Reproduce every record verbatim but drop the pictures.

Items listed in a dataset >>
+ + + + +

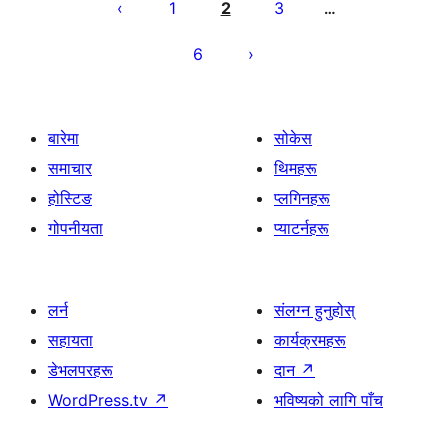
पृष्ठाङ्कन
1
2
3
…
6
बारेमा
सोकेस
समाचार
थिमहरू
होस्टिङ
प्लगिनहरू
गोपनीयता
प्याटर्नहरू
लर्न
संलग्न हुनुहोस्
सहायता
कार्यक्रमहरू
डेभलपरहरू
दान
↗
WordPress.tv
↗
भविष्यको लागि पाँच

+ + + + +

Expected answer >>
पृष्ठाङ्कन
1
2
3
…
6
बारेमा
सोकेस
समाचार
थिमहरू
होस्टिङ
प्लगिनहरू
गोपनीयता
प्याटर्नहरू
लर्न
संलग्न हुनुहोस्
सहायता
कार्यक्रमहरू
डेभलपरहरू
दान
↗
WordPress.tv
↗
भविष्यको लागि पाँच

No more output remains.